Однако мистер и миссис Бересфорд отнюдь не причисляли себя к старикам. Им и в голову не приходило, что их, как и многих других, записывают в «смертельно скучные» исключительно из-за возраста. Записывают, разумеется, молодые. Молодежь, молодежь, снисходительно подумали бы наши «старики». Юнцы понятия не имеют, что такое жизнь. Бедняжки, вечно у них драмы: то экзамены, то любовные неурядицы… А что они вытворяют с одеждой и волосами? Лишь бы привлечь внимание! В общем, мистер и миссис Бересфорд были абсолютно уверены, что только-только миновали пору расцвета. Они нравились себе, нравились друг другу, и радовались каждому новому дню.
Бывали, конечно, и трудные времена, но у кого же их не бывает?
Мистер Бересфорд вскрыл письмо, пробежал его глазами и отложил. Взял следующее и неожиданно замер, держа его в руках и уставившись невидящим взглядом в тостер.
— Что случилось, Томми? — спросила жена.
— Случилось? — рассеянно отозвался он.
— Да, — подтвердила миссис Бересфорд.
— Ничего. Что такого могло случиться?
— Но ведь что-то тебя встревожило? — укоризненно сказала Тапенс.
— Да нет. Ничего подобного.
— Нет, встревожило. Ну? Так что случилось?
— Ровным счетом ничего, — заявил Томми и, помолчав, добавил: — Пришел счет от водопроводчика.
— О-о, — протянула Тапенс., тут же успокоившись. — Вероятно, он заломил больше, чем ты думал?

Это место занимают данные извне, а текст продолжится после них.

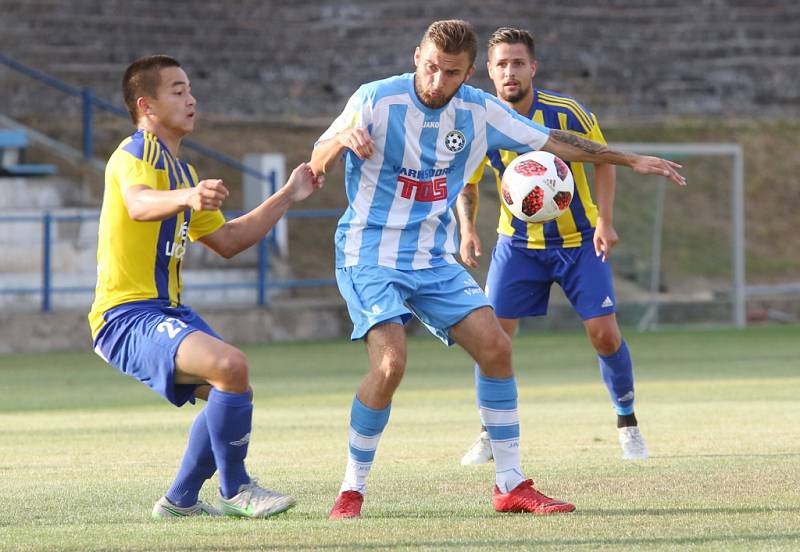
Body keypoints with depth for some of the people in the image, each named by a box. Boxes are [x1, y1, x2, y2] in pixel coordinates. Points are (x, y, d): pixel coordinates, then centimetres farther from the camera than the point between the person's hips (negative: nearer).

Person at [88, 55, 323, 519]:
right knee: (230, 365, -28)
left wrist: (287, 197, 24)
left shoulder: (181, 170, 20)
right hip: (127, 315, -11)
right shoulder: (137, 152, -11)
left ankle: (181, 500, 26)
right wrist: (188, 197, -55)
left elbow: (227, 241, 27)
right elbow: (138, 203, -35)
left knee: (234, 394, 17)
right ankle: (235, 490, -14)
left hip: (169, 313, 11)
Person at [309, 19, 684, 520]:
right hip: (369, 256, -5)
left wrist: (630, 160, 11)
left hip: (434, 259, 5)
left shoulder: (479, 112, -1)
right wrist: (344, 138, -37)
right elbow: (316, 167, -14)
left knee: (495, 346, -6)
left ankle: (511, 484, 5)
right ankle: (352, 491, -9)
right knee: (390, 363, -24)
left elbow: (551, 141, 10)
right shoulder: (377, 101, -14)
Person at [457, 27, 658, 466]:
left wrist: (605, 221, -12)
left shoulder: (566, 113, -17)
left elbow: (602, 159, -3)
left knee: (604, 332, -8)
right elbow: (466, 183, 2)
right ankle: (492, 432, 9)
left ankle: (627, 421, 15)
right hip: (517, 244, 1)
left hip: (578, 240, -1)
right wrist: (467, 229, -16)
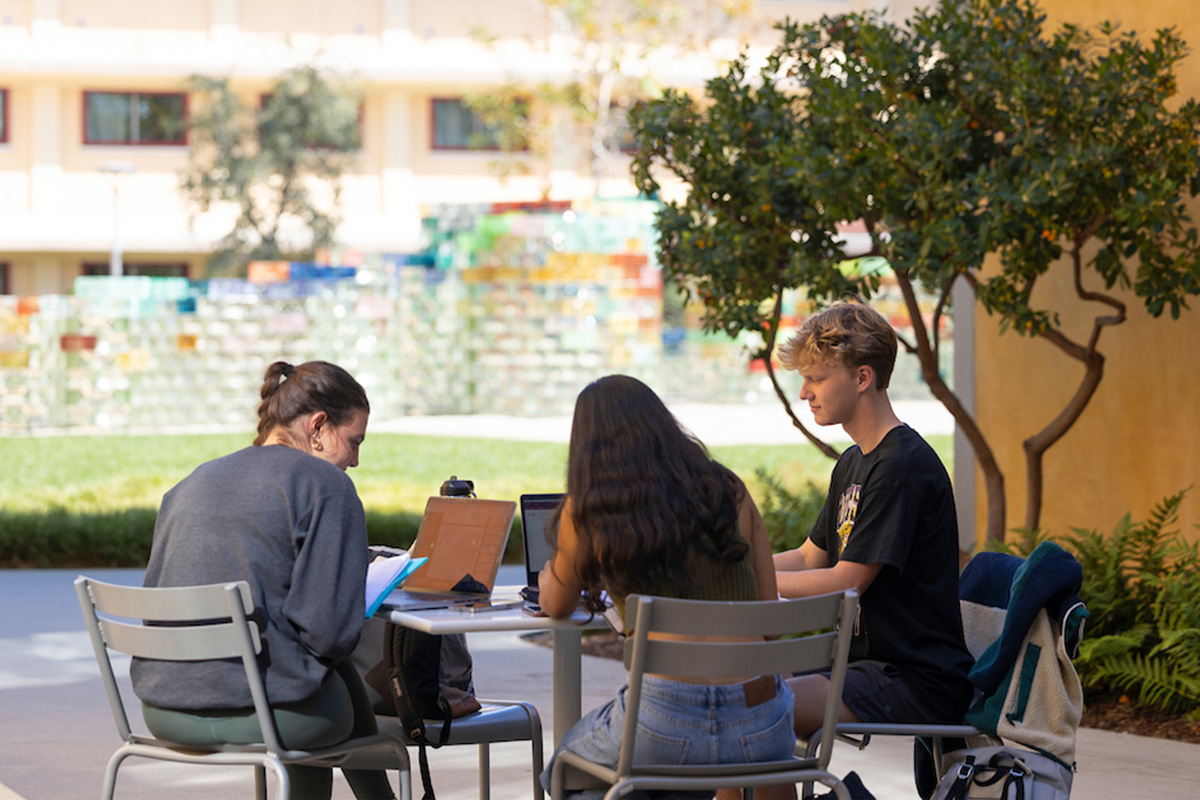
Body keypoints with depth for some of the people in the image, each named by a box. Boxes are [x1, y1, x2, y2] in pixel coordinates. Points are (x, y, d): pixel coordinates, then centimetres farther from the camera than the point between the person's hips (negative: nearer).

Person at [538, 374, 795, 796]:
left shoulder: (587, 511, 3)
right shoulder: (729, 491, 10)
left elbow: (557, 607, 21)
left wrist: (549, 580, 43)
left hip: (665, 732, -2)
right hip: (762, 736, 2)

— Естественно. Как всегда.
— И почему только в свое время мы не подались в водопроводчики? — вздохнула Тапенс. — Работали бы себе на пару и гребли деньги лопатой.
— Поздно же ты спохватилась.
— Значит, это счет от водопроводчика?
— Нет, это обращение.
— Малолетние преступники… всемирная интеграция?

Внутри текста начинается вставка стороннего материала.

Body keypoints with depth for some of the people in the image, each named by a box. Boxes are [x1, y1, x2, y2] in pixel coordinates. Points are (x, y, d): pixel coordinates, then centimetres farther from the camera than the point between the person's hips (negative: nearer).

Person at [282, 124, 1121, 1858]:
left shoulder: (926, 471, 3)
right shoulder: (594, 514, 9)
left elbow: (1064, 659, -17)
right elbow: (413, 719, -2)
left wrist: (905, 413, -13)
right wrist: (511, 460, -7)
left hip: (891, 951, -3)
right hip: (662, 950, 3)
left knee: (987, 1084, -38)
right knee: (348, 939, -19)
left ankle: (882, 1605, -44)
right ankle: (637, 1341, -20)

— Нет, всего лишь собираются открыть еще один дом престарелых.
— Ну что ж, дело хорошее, — одобрила Тапенс, — только я не понимаю, почему тебя это тревожит.

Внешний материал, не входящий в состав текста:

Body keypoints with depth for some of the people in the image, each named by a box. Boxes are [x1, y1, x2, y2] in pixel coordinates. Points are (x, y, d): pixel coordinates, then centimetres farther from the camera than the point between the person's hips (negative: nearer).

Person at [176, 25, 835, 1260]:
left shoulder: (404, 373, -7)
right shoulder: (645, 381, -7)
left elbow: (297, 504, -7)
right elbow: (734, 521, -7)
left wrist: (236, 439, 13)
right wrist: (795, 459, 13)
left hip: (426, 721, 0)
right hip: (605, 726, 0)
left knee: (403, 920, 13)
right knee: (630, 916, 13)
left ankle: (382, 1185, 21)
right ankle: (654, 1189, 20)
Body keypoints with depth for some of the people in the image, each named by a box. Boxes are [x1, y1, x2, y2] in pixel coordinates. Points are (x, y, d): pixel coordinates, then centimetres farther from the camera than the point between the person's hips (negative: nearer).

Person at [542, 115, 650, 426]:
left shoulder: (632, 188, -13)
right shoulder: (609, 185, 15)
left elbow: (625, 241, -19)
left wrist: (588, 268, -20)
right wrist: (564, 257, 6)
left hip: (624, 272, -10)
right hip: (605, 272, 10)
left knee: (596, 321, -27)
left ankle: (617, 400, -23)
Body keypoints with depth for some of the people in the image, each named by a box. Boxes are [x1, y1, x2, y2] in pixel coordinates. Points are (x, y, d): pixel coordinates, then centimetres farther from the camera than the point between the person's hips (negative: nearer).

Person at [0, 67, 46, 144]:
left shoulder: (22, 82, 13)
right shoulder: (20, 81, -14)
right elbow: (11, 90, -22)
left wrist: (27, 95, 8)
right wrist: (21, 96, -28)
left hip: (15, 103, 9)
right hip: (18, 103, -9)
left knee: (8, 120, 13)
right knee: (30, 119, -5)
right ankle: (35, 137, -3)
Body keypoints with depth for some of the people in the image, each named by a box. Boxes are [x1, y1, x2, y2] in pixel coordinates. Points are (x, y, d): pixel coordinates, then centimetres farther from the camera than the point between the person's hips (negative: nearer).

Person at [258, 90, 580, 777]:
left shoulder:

— Просто кое-что вспомнилось…
— И что именно?
— Да ничего особенного. Просто это обращение навело меня на кое-какие мысли, — ответил мистер Бересфорд.
— Это на какие же? — не отставала Тапенс. — Все равно ведь расскажешь.
— Ну, понимаешь, я вдруг подумал… Подумал про тетю Аду.
— О-о, ясно, — мгновенно поняла Тапенс и мягко, как бы размышляя, добавила: — тетя Ада.
Их взгляды встретились. Увы! Почти в каждой семье есть своя «тетушка». Имена могут быть разные — тетя Амелия, тетя Сузи, тетя Кейти, тетя Джоан. Это могут быть бабушки, состарившиеся кузины и даже близкие друзья родителей. Собственно, совершенно не важно, кто они; главное — они существуют, и эту проблему нужно как-то решать. Навести разного рода справки с помощью врачей и знакомых, которые уже справились с этой нелегкой задачей, отправив своих тетушек «тихо и мирно доживать свой век» в какие-нибудь «Лавры», «Бексхиллы» или «Счастливые луга Скарборо», после чего похлопотать и пристроить туда свою.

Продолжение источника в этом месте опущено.